Indirect Communication

from Soren Kierkegaard's autobiography
The Point of View for My Work as an Author (pp 39-41)


"One can deceive a person for the truth's sake, and (to recall old Socrates) one can deceive a person into the truth. Indeed it is only by this means, i.e., by deceiving him, that it is possible to bring into the truth one who is in an illusion. Whoever rejects this opinion betrays the fact that he is not over-well versed in dialectics, and that is precisely what is especially needed when operating in this field. For there is an immense difference, a dialectical difference, between these two cases: [a] the case of the man who is ignorant and is to have a piece of knowledge imparted to him, so that he is like an empty vessel which is to be filled, or a blank sheet of paper upon which something is to be written; and [b] the case of a man who is under an illusion and must first be delivered from that. Likewise there is a difference between writing on a blank sheet of paper and bringing to light by the application of a caustic fluid a text which is hidden under another text. Assuming then that a person is the victim of an illusion, and that in order to communicate the truth to him the first task, rightly understood, is to remove the illusion - if I do not begin by deceiving him, I must begin with direct communication. But direct communication presupposes that the receiver's ability to receive is undisturbed. But here such is not the case; an illusion stands in the way. That is to say, one must first of all use the caustic fluid. But this caustic means is negativity, and negativity understood in relation to the communication of truth is precisely the same as deception.

"What then does it mean 'to deceive?' It means that one does not begin directly with the matter one wants to communicate, but begins by accepting the other man's illusion as good money."

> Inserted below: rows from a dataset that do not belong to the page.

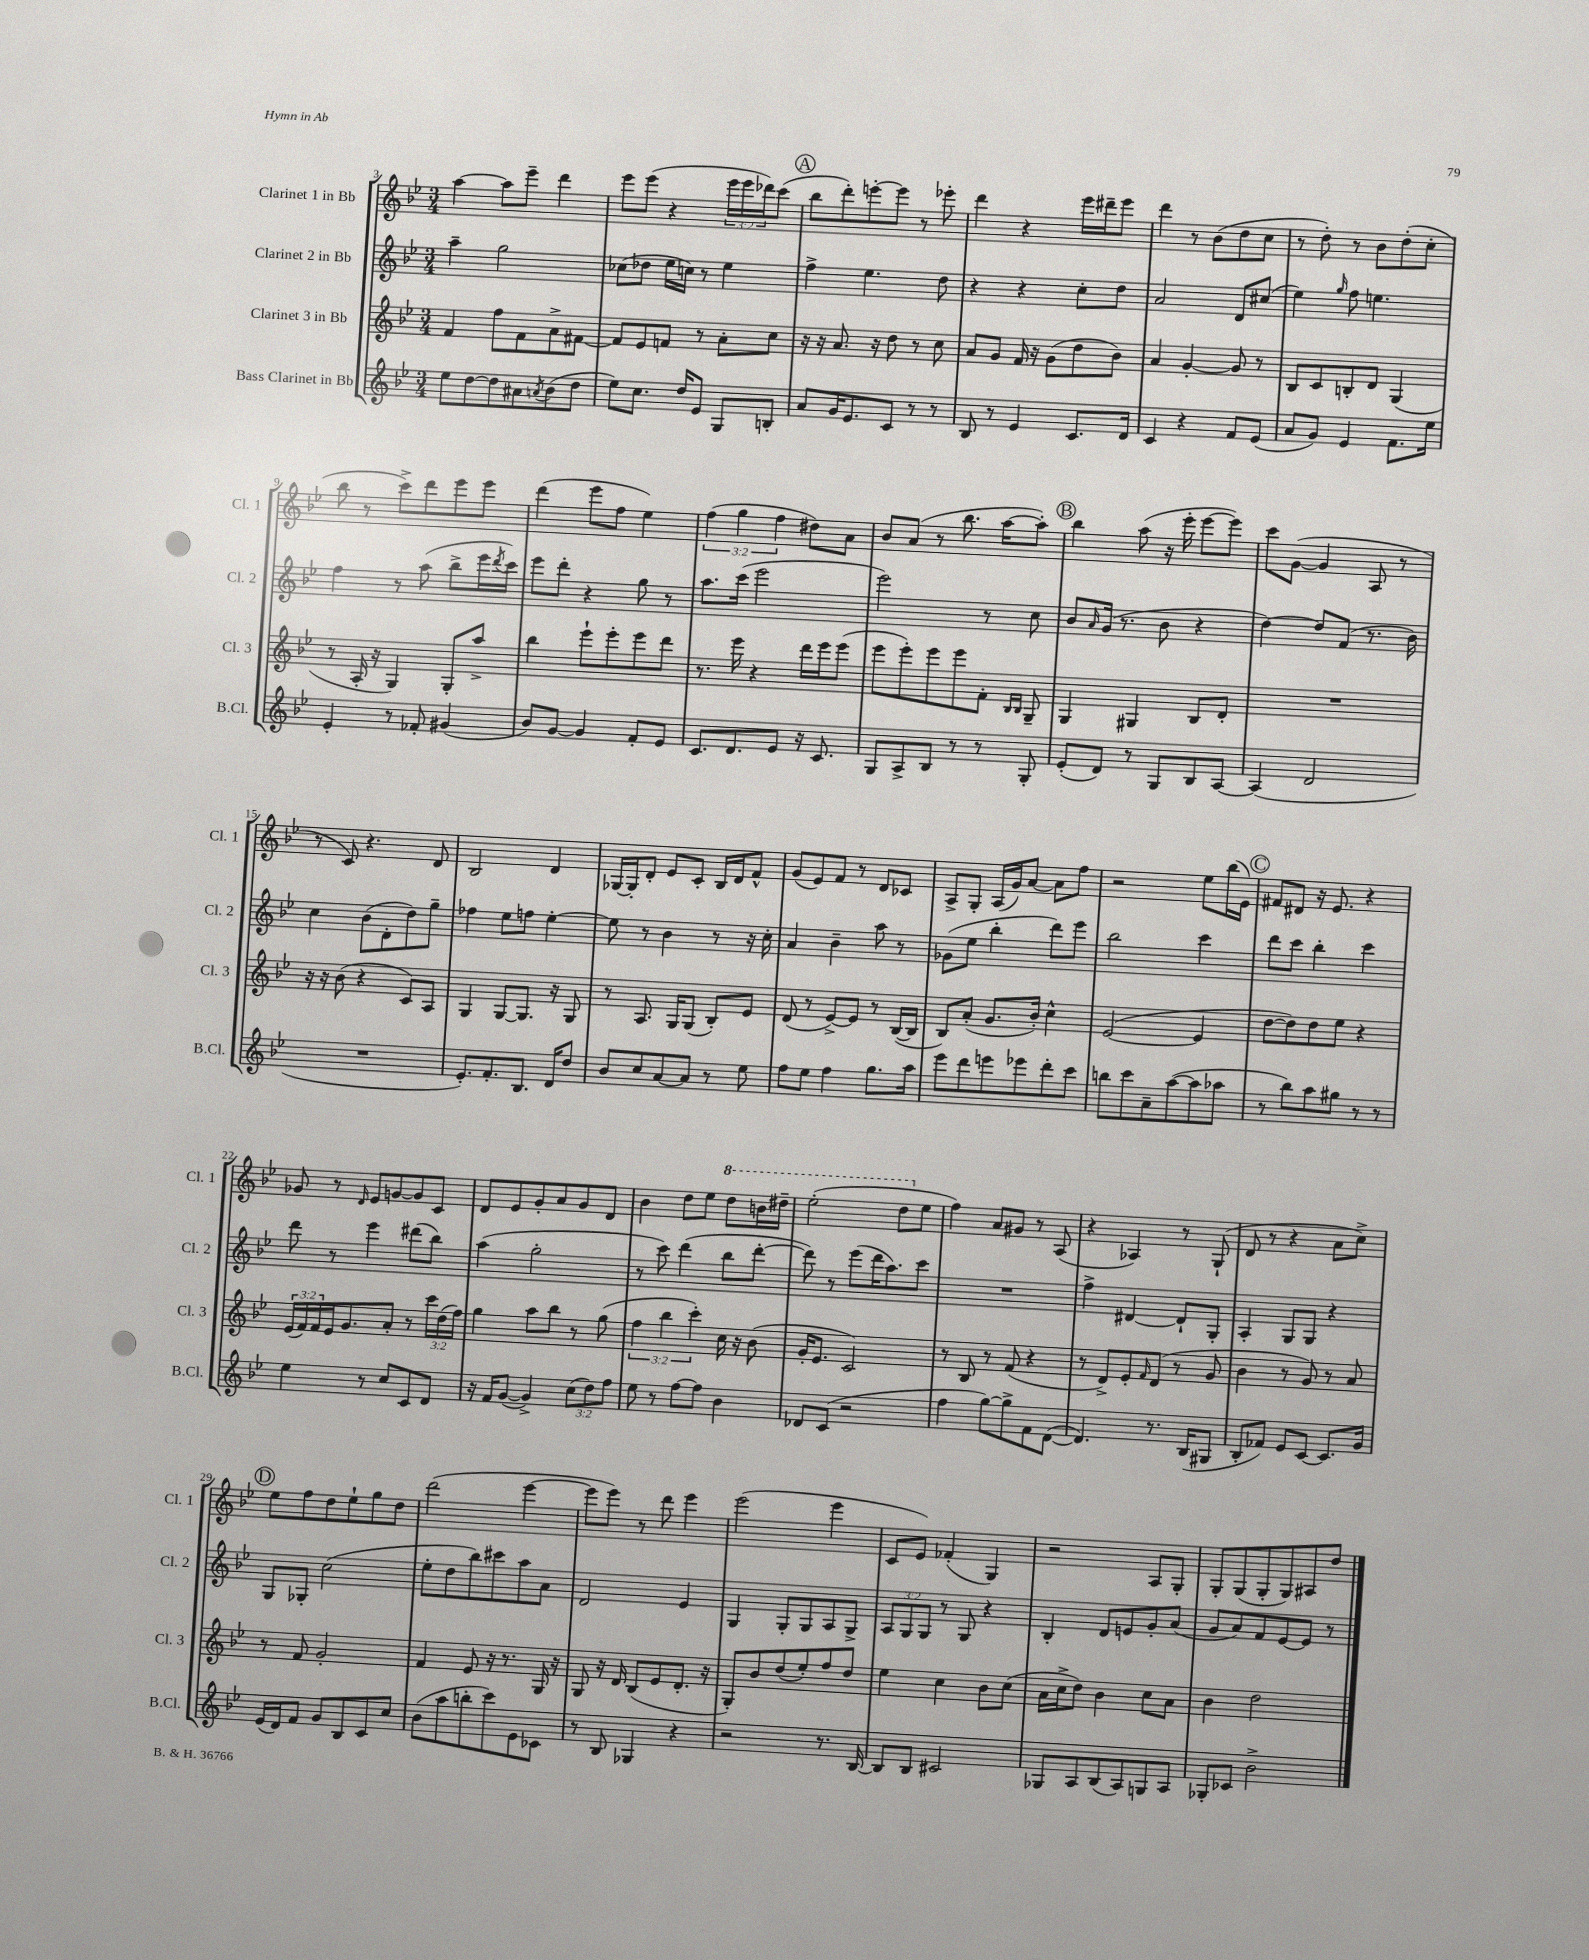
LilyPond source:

<<
\new StaffGroup <<
\new Staff = "s0" \with { instrumentName = "Clarinet 1 in Bb" shortInstrumentName = "Cl. 1" } {
    \clef treble \key bes \major \numericTimeSignature \time 3/4 \override Staff.TupletNumber.text = #tuplet-number::calc-fraction-text
    a''4~ a''8 ees'''8-- d'''4 |
    ees'''8 ees'''8( r4 \tuplet 3/2 { ees'''16 ees'''16 des'''16) } c'''8( |
    \mark \markup { \circle "A" } bes''8 d'''8-.) e'''8~-. e'''8 r8 ees'''8-. |
    d'''4 r4 ees'''16 dis'''16-- ees'''8 |
    d'''4 r8 bes'8( d''8 c''8 |
    r8 d''8-.) r8 bes'8 d''8-.( c''8-. |
    bes''8 r8 c'''8->) d'''8 ees'''8 ees'''8 |
    d'''4( ees'''8 f''8 ees''4) |
    \tuplet 3/2 { f''4( g''4 f''4 } dis''8) a'8 |
    bes'8 a'8( r8 bes''8. a''16~ a''8-.) |
    \mark \markup { \circle "B" } bes''4 a''8( r16 ees'''16-. ees'''8~ ees'''8) |
    c'''8 g'8~( g'4 a8 r8 |
    r8 c'8) r4. d'8 |
    bes2 d'4 |
    ges16~ ges16-. d'8-. ees'8 c'8-. bes16 d'16 f'8-^ |
    g'8( ees'8) f'8 r8 d'8 ces'8 |
    a8-> g8-. a16( g'16) a'8~ a'8 f''8 |
    r2 ees''8 bes''16( ees'16) |
    \mark \markup { \circle "C" } fis'8 dis'8 r16 ees'8. r4 |
    ges'8 r8 \grace { d'16 } ees'8 g'8~ g'8 c'8 |
    d'8 ees'8 g'8-. a'8 g'8 d'8 |
    bes'4 d''8 ees''8 \ottava #1 d'''8 b''16 dis'''16-- |
    ees'''2-.( d'''8 \ottava #0 ees''8 |
    f''4) a'8 gis'8 r8 a8( |
    r4 aes4) r8 g8-!( |
    d'8 r8 r4 a'8 c''8->) |
    \mark \markup { \circle "D" } ees''8 f''8 d''8 ees''8-! g''8 d''8 |
    d'''2( ees'''4~ |
    ees'''8 ees'''8) r8 d'''8 ees'''4 |
    ees'''2( ees'''4 |
    c'8 ees'8) fes'4-.( g4) |
    r2 a8 g8-. |
    g8-. g8( g8-. g8) ais8 d''8 \bar "|." |
}
\new Staff = "s1" \with { instrumentName = "Clarinet 2 in Bb" shortInstrumentName = "Cl. 2" } {
    \clef treble \key bes \major \numericTimeSignature \time 3/4 \override Staff.TupletNumber.text = #tuplet-number::calc-fraction-text
    a''4-- g''2 |
    ces''8( des''8 ees''16 c''16) r8 ees''4 |
    \mark \markup { \circle "A" } f''4-> ees''4. d''8 |
    r4 r4 c''8-. d''8 |
    a'2 d'8 cis''8( |
    ees''4) \grace { g''16 } f''8 e''4. |
    f''4 r8 a''8( bes''8-> ees'''16 \acciaccatura { d'''8 } c'''16) |
    ees'''8 d'''8-. r4 g''8 r8 |
    a''8. c'''16( ees'''2 |
    ees'''2) r8 c''8 |
    \mark \markup { \circle "B" } bes'8 \grace { a'16 } g'16( r8. bes'8 r4 |
    d''4~) d''8 f'8( r8. bes'16) |
    c''4 bes'8( d'8-. d''8) g''8-- |
    fes''4 ees''8 f''8 ees''4~-. |
    ees''8 r8 bes'4 r8 r16 c''16-. |
    a'4 bes'4-- a''8 r8 |
    ges'8( ees''8 bes''4-. d'''8) ees'''8 |
    bes''2 c'''4 |
    \mark \markup { \circle "C" } d'''8 c'''8 bes''4-. c'''4 |
    d'''8 r8 ees'''4 dis'''8( bes''8) |
    a''4( g''2-. |
    r8 c'''8) d'''4( bes''8 d'''8~-. |
    d'''8) r8 ees'''8( d'''16 a''8.) c'''8 |
    R2. |
    f''4-> dis'4~ dis'8-! g8-. |
    a4-. g8 g8 r4 |
    \mark \markup { \circle "D" } g8 ges8-. c''2( |
    ees''8-. d''8 bes''8) cis'''8 a''8 a'8 |
    d'2 ees'4 |
    g4 g8-. g8 a8 g8-> |
    \tuplet 3/2 { a8 g8 g8 } r8 g8 r4 |
    bes4-. d'8 e'8 g'8-. a'8( |
    g'8 a'8) f'8 ees'8~ ees'8 r8 \bar "|." |
}
\new Staff = "s2" \with { instrumentName = "Clarinet 3 in Bb" shortInstrumentName = "Cl. 3" } {
    \clef treble \key bes \major \numericTimeSignature \time 3/4 \override Staff.TupletNumber.text = #tuplet-number::calc-fraction-text
    f'4 f''8 f'8 a'8-> fis'8~ |
    fis'8 ees'8 f'8 r8 a'8-. c''8 |
    \mark \markup { \circle "A" } r16 r16 a'8. r16 d''8 r8 c''8 |
    a'8 g'8 f'16 r16 g'8( d''8 bes'8) |
    a'4 g'4~-. g'8 r8 |
    bes8 c'8 b8-. d'8 g4( |
    r8 a16-. r16 g4) g8-. a''8-> |
    bes''4 ees'''8-! ees'''8-. ees'''8 d'''8 |
    r8. ees'''16 r4 d'''16 ees'''16 ees'''8( |
    ees'''8 ees'''8-.) ees'''8 ees'''8 f'8-. \grace { bes16 bes16 } g8-- |
    \mark \markup { \circle "B" } g4 gis4 bes8 d'8-. |
    R2. |
    r16 r16 bes'8( r4 c'8) a8 |
    g4 g8~ g8. r16 g8 |
    r8 a8. g16 g8( bes8-.) ees'8 |
    d'8( r8 ees'8~->) ees'8 r8 bes16~( bes16 |
    bes8) a'8-.( g'8. bes'16-.) c''4-^ |
    ees'2~( ees'4 |
    \mark \markup { \circle "C" } d''8~ d''8) d''8 ees''8 r4 |
    \tuplet 3/2 { ees'16( f'16) f'16 } ees'16 g'8. a'8-. r8 \tuplet 3/2 { c'''16 d''16( f''16) } |
    g''4 a''8 bes''8 r8 g''8( |
    \tuplet 3/2 { f''4 bes''4 c'''4-.) } c''16 r16 bes'8( |
    g'16-. ees'8. c'2) |
    r8 bes8 r8 f'8( r4 |
    r8 d'8->) ees'8-. \grace { f'16 } d'8( r8 g'8 |
    bes'4 r8 g'8) r8 a'8 |
    \mark \markup { \circle "D" } r8 f'8 g'2-. |
    f'4 ees'8 r16 r8. g16 r16 |
    g8 r16 d'16 bes8( ees'8 d'8.-. r16 |
    g8-.) bes'8 d''8( ees''8-.) f''8 d''8 |
    ees''4 c''4 bes'8 c''8( |
    a'16 c''16-> d''8) bes'4 c''8 a'8 |
    bes'4 d''2 \bar "|." |
}
\new Staff = "s3" \with { instrumentName = "Bass Clarinet in Bb" shortInstrumentName = "B.Cl." } {
    \clef treble \key bes \major \numericTimeSignature \time 3/4 \override Staff.TupletNumber.text = #tuplet-number::calc-fraction-text
    ees''8 d''8~ d''8 ais'8 \acciaccatura { a'8 } bes'8( d''8 |
    ees''8) c''8. d''16 ees'8 g8 b8-. |
    \mark \markup { \circle "A" } a'8 g'16 ees'8. c'8 r8 r8 |
    bes8 r8 ees'4 c'8. d'16 |
    c'4 r4 f'8 ees'8( |
    a'8 g'8) ees'4 f'8. ees''16 |
    ees'4-. r8 fes'8-. gis'4( |
    bes'8) g'8~ g'4 f'8-. ees'8 |
    c'8. d'8. ees'8 r16 c'8. |
    g8 a8-> bes8 r8 r8 g8-. |
    \mark \markup { \circle "B" } ees'8-.( d'8) r8 g8 bes8 a8~ |
    a4( d'2 |
    R2. |
    ees'8.-.) f'8.-. bes8. d'16 d''8 |
    bes'8 c''8 a'8~ a'8 r8 ees''8 |
    f''8 ees''8 f''4 g''8. a''16 |
    ees'''8 d'''8 e'''8 ees'''8 d'''8-. c'''8 |
    b''8 c'''8 a'8-- a''8~( a''8 aes''8 |
    \mark \markup { \circle "C" } r8 bes''8) a''8 gis''8 r8 r8 |
    ees''4 r8 c''8 c'8 d'8 |
    r16 f'16 g'8~( g'4->) \tuplet 3/2 { c''8( d''8) f''8 } |
    ees''8 r8 f''8~ f''8 bes'4 |
    des'8 c'8( r2 |
    f''4 g''8~) g''8-> f'8 d'8~( |
    d'4.) r8. bes16( gis8 |
    bes8-. fes'8) ees'8 c'8~ c'8. g'16 |
    \mark \markup { \circle "D" } ees'16( d'16) f'8 g'8 bes8 c'8 c''8 |
    bes'8( a''8 b''8-. c'''8) ees'8 ces'8 |
    r8 bes8 ges4 r4 |
    r2 r8. bes16~ |
    bes8 bes8 cis'2 |
    ges8 a8 bes8( a8) g8 a8 |
    ges8-. ces'8 bes'2-> \bar "|." |
}
>>
>>
\layout { \context { \Score currentBarNumber = #3 } }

Soren Kierkegaard is recognized as one of the originators of the school of philosophical thought called "Existentialism" (whatever that is), and he also sees himself as a religious person, specifically as a devout Christian. If you read the remaining parts of this passage (which we will not be spending any time on in our class discussion) you would see him drawing a connection between what he has said above and the manner in which he thinks believers could most effectively communicate with disbelievers.